• TASK TO COMPLETE: Count the lines below that contain the word "Pokal" and give only the number.

• Page-level text extractions:
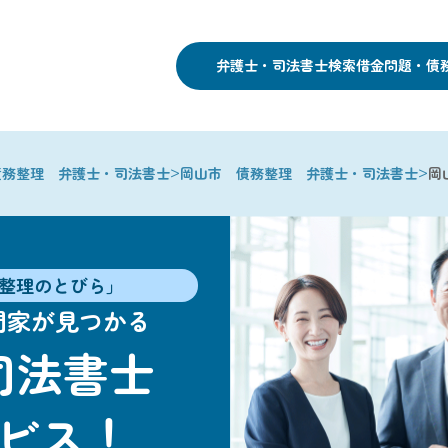
弁護士・司法書士検索
借金問題・債
>
>
債務整理 弁護士・司法書士
岡山市 債務整理 弁護士・司法書士
岡
整理のとびら」
門家が見つかる
司法書士
ビス！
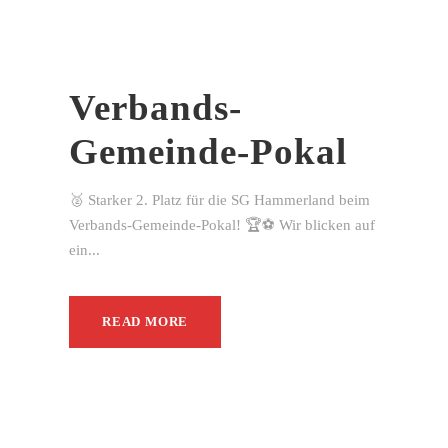
Verbands-
Gemeinde-Pokal
🥈 Starker 2. Platz für die SG Hammerland beim
Verbands-Gemeinde-Pokal! 🏆⚽ Wir blicken auf
ein...
READ MORE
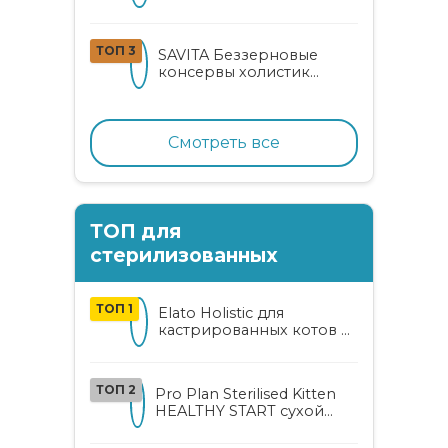
шпинатом для взрослых
кошек
ТОП 3
SAVITA Беззерновые
консервы холистик
класса для котят и кошек
с нежным кроликом
Смотреть все
ТОП для
стерилизованных
ТОП 1
Elato Holistic для
кастрированных котов и
стерилизованных кошек
с курицей и уткой
ТОП 2
Pro Plan Sterilised Kitten
HEALTHY START сухой
корм для
стерилизованных котят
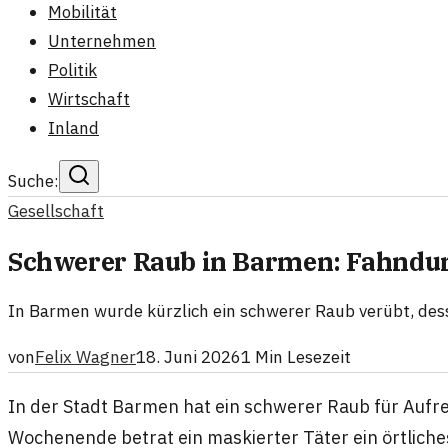
Mobilität
Unternehmen
Politik
Wirtschaft
Inland
Suche:
Gesellschaft
Schwerer Raub in Barmen: Fahndung
In Barmen wurde kürzlich ein schwerer Raub verübt, desse
von
Felix Wagner
18. Juni 2026
1
Min Lesezeit
In der Stadt Barmen hat ein schwerer Raub für Auf
Wochenende betrat ein maskierter Täter ein örtlich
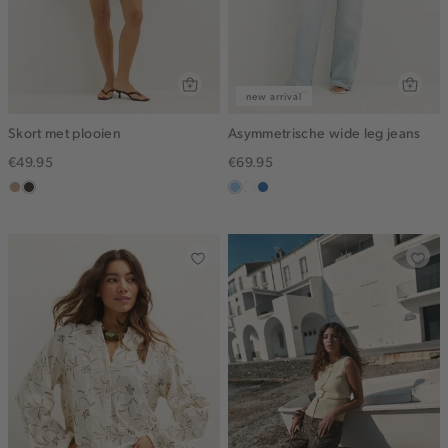
new arrival
Skort met plooien
Asymmetrische wide leg jeans
€49.95
€69.95
zand
choco
blauw,
wit
blauw,
gemêleerd
used
used
light
middle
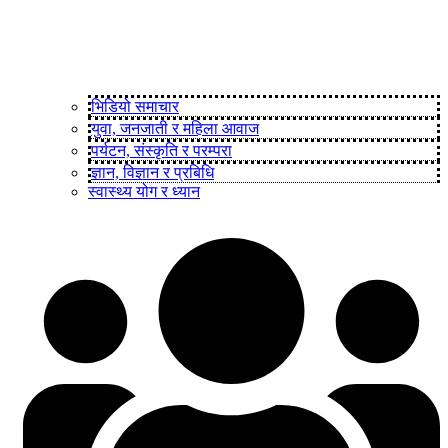
भिडियो समाचार
युवा, जनजाती र महिला आवाज
पर्यटन, संस्कृति र परम्परा
ज्ञान, विज्ञान र प्रबिधि
स्वास्थ्य योग र ध्यान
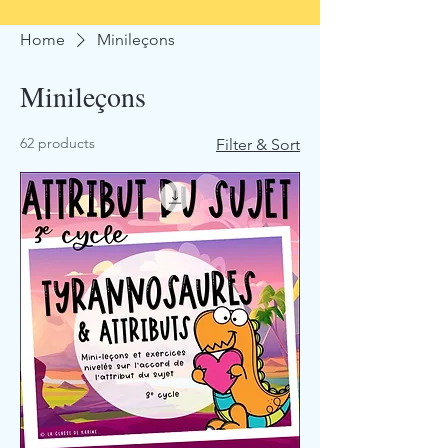
Home
Minileçons
Minileçons
62 products
Filter & Sort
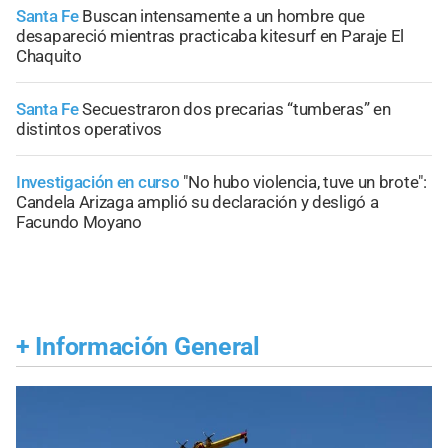
Santa Fe
Buscan intensamente a un hombre que
desapareció mientras practicaba kitesurf en Paraje El
Chaquito
Santa Fe
Secuestraron dos precarias “tumberas” en
distintos operativos
Investigación en curso
"No hubo violencia, tuve un brote":
Candela Arizaga amplió su declaración y desligó a
Facundo Moyano
+
Información General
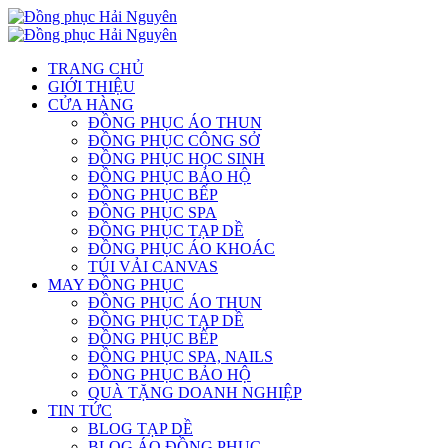
TRANG CHỦ
GIỚI THIỆU
CỬA HÀNG
ĐỒNG PHỤC ÁO THUN
ĐỒNG PHỤC CÔNG SỞ
ĐỒNG PHỤC HỌC SINH
ĐỒNG PHỤC BẢO HỘ
ĐỒNG PHỤC BẾP
ĐỒNG PHỤC SPA
ĐỒNG PHỤC TẠP DỀ
ĐỒNG PHỤC ÁO KHOÁC
TÚI VẢI CANVAS
MAY ĐỒNG PHỤC
ĐỒNG PHỤC ÁO THUN
ĐỒNG PHỤC TẠP DỀ
ĐỒNG PHỤC BẾP
ĐỒNG PHỤC SPA, NAILS
ĐỒNG PHỤC BẢO HỘ
QUÀ TẶNG DOANH NGHIỆP
TIN TỨC
BLOG TẠP DỀ
BLOG ÁO ĐỒNG PHỤC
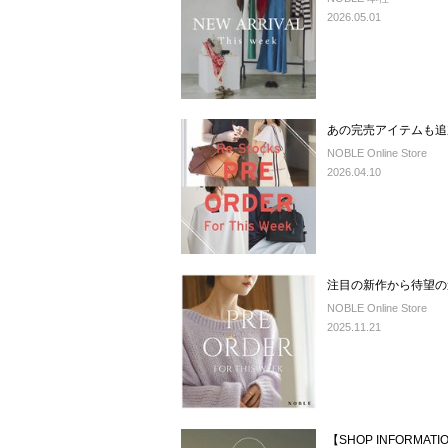
2026.05.01
あの完売アイテムも追
NOBLE Online Store
2026.04.10
注目の新作から待望の
NOBLE Online Store
2025.11.21
【SHOP INFORMA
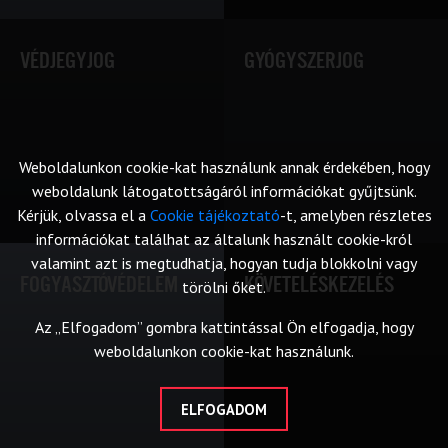
VÉDJEGYJOG
GYÓGYSZERJOG
Weboldalunkon cookie-kat használunk annak érdekében, hogy
weboldalunk látogatottságáról információkat gyűjtsünk.
Kérjük, olvassa el a
Cookie tájékoztató
-t, amelyben részletes
információkat találhat az általunk használt cookie-król
valamint azt is megtudhatja, hogyan tudja blokkolni vagy
FOGYASZTÓVÉDELEM
KÖVETELÉSKEZELÉS
törölni őket.
Az „Elfogadom” gombra kattintással Ön elfogadja, hogy
weboldalunkon cookie-kat használunk.
ELFOGADOM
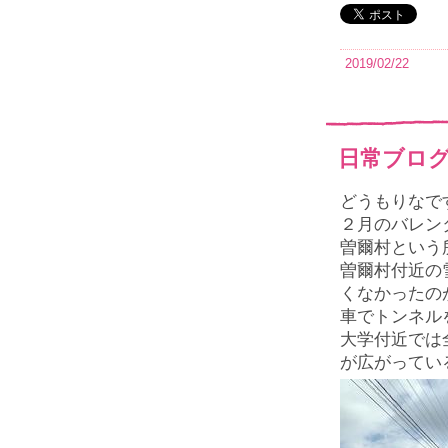
2019/02/22
日常ブログ
どうもりなで
２月のバレン
曽爾村という
曽爾村付近の
くなかったの
車でトンネル
大学付近では
が広がってい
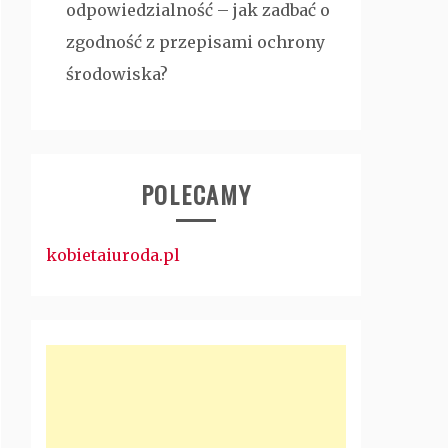
odpowiedzialność – jak zadbać o
zgodność z przepisami ochrony
środowiska?
POLECAMY
kobietaiuroda.pl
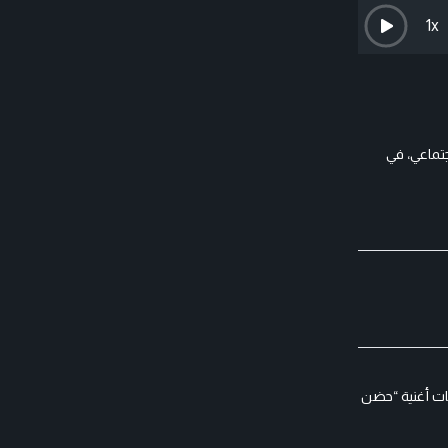
1
x
تماعي، في
ات أغنية “حضن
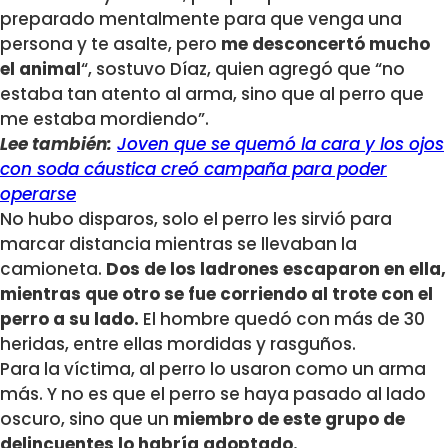
preparado mentalmente para que venga una
persona y te asalte, pero
me desconcertó mucho
el animal
“, sostuvo Díaz, quien agregó que “no
estaba tan atento al arma, sino que al perro que
me estaba mordiendo”.
Lee también:
Joven que se quemó la cara y los ojos
con soda cáustica creó campaña para poder
operarse
No hubo disparos, solo el perro les sirvió para
marcar distancia mientras se llevaban la
camioneta.
Dos de los ladrones escaparon en ella,
mientras que otro se fue corriendo al trote con el
perro a su lado.
El hombre quedó con más de 30
heridas, entre ellas mordidas y rasguños.
Para la víctima, al perro lo usaron como un arma
más. Y no es que el perro se haya pasado al lado
oscuro, sino que un
miembro de este grupo de
delincuentes lo habría adoptado.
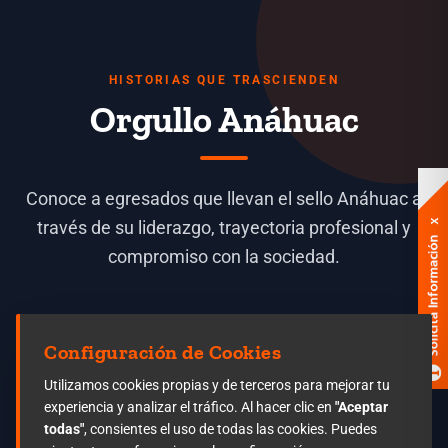
HISTORIAS QUE TRASCIENDEN
Orgullo Anáhuac
Conoce a egresados que llevan el sello Anáhuac a
través de su liderazgo, trayectoria profesional y
compromiso con la sociedad.
Configuración de Cookies
Utilizamos cookies propias y de terceros para mejorar tu
experiencia y analizar el tráfico. Al hacer clic en
"Aceptar
todas"
, consientes el uso de todas las cookies. Puedes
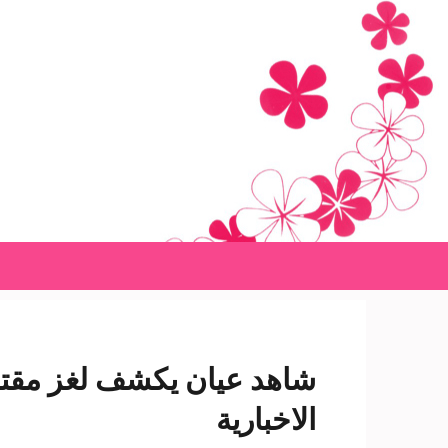
Ski
t
conten
(Pres
Enter
شاهد عيان يكشف لغز مقتل
الاخبارية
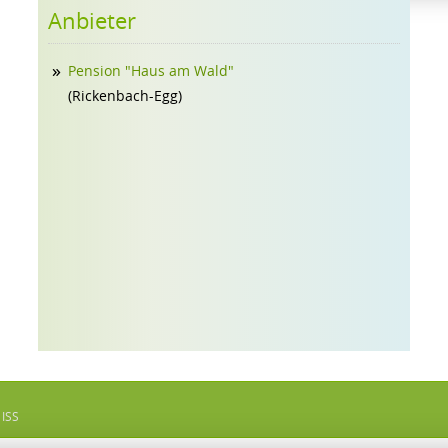
Anbieter
Pension "Haus am Wald"
(Rickenbach-Egg)
 ISS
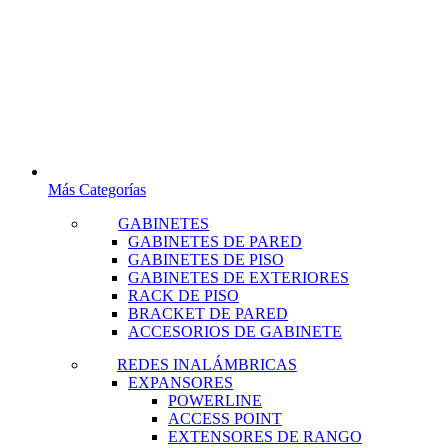
Más Categorías
GABINETES
GABINETES DE PARED
GABINETES DE PISO
GABINETES DE EXTERIORES
RACK DE PISO
BRACKET DE PARED
ACCESORIOS DE GABINETE
REDES INALÁMBRICAS
EXPANSORES
POWERLINE
ACCESS POINT
EXTENSORES DE RANGO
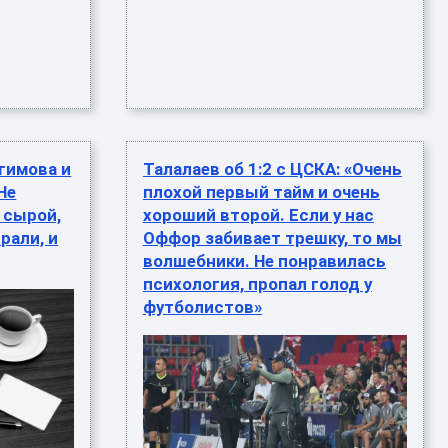
гимова и
Талалаев об 1:2 с ЦСКА: «Очень
Не
плохой первый тайм и очень
 сырой,
хороший второй. Если у нас
рали, и
Оффор забивает трешку, то мы
волшебники. Не понравилась
психология, пропал голод у
футболистов»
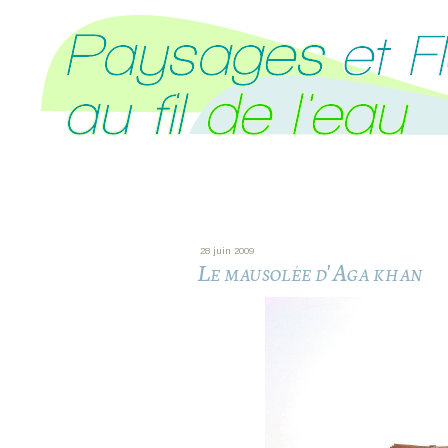
28 juin 2009
Le mausolée d'Aga khan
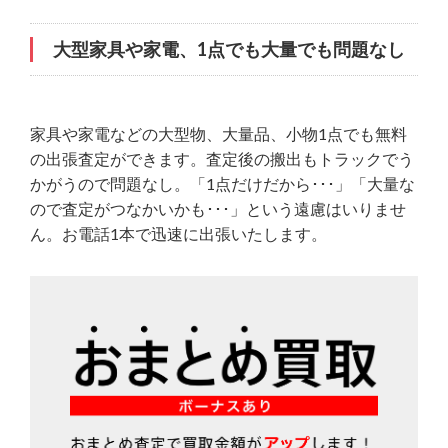
大型家具や家電、1点でも大量でも問題なし
家具や家電などの大型物、大量品、小物1点でも無料
の出張査定ができます。査定後の搬出もトラックでう
かがうので問題なし。「1点だけだから･･･」「大量な
ので査定がつなかいかも･･･」という遠慮はいりませ
ん。お電話1本で迅速に出張いたします。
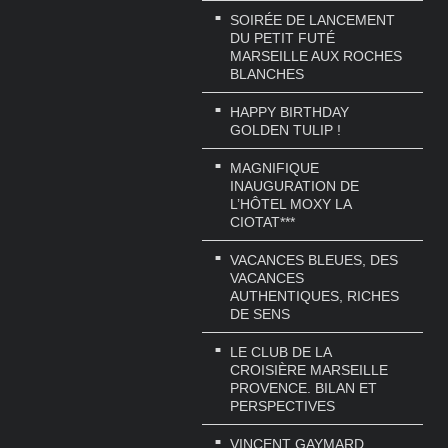
SOIRÉE DE LANCEMENT
DU PETIT FUTÉ
MARSEILLE AUX ROCHES
BLANCHES
HAPPY BIRTHDAY
GOLDEN TULIP !
MAGNIFIQUE
INAUGURATION DE
L’HÔTEL MOXY LA
CIOTAT***
VACANCES BLEUES, DES
VACANCES
AUTHENTIQUES, RICHES
DE SENS
LE CLUB DE LA
CROISIÈRE MARSEILLE
PROVENCE. BILAN ET
PERSPECTIVES
VINCENT GAYMARD,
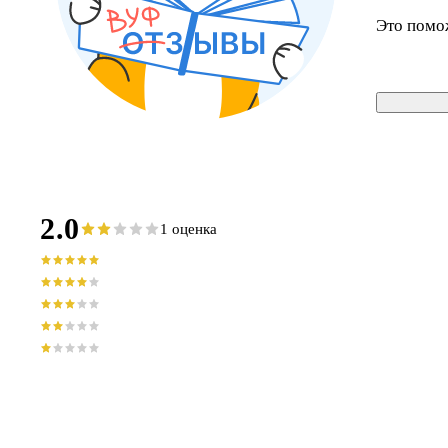
Это помо
2.0
1 оценка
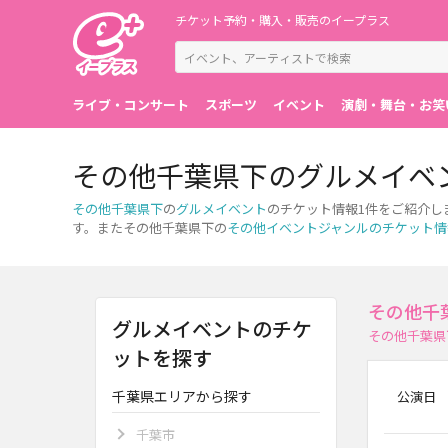
チケット予約・購入・販売のイープラス
ライブ・コンサート
スポーツ
イベント
演劇・舞台・お笑
その他千葉県下のグルメイベ
その他千葉県下
の
グルメイベント
のチケット情報1件をご紹介し
す。またその他千葉県下の
その他イベントジャンルのチケット情
その他千
グルメイベントのチケ
その他千葉県
ットを探す
千葉県エリアから探す
公演日
千葉市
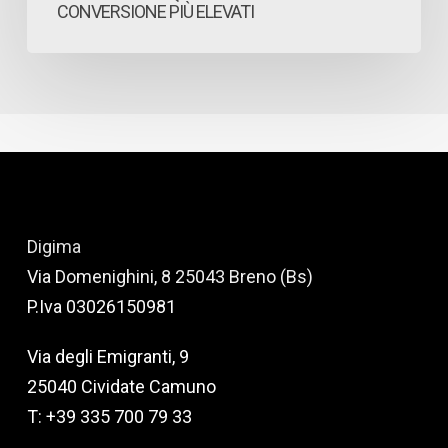
CONVERSIONE PIÙ ELEVATI
Digima
Via Domenighini, 8 25043 Breno (Bs)
P.Iva 03026150981
Via degli Emigranti, 9
25040 Cividate Camuno
T: +39 335 700 79 33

• RESULT: 2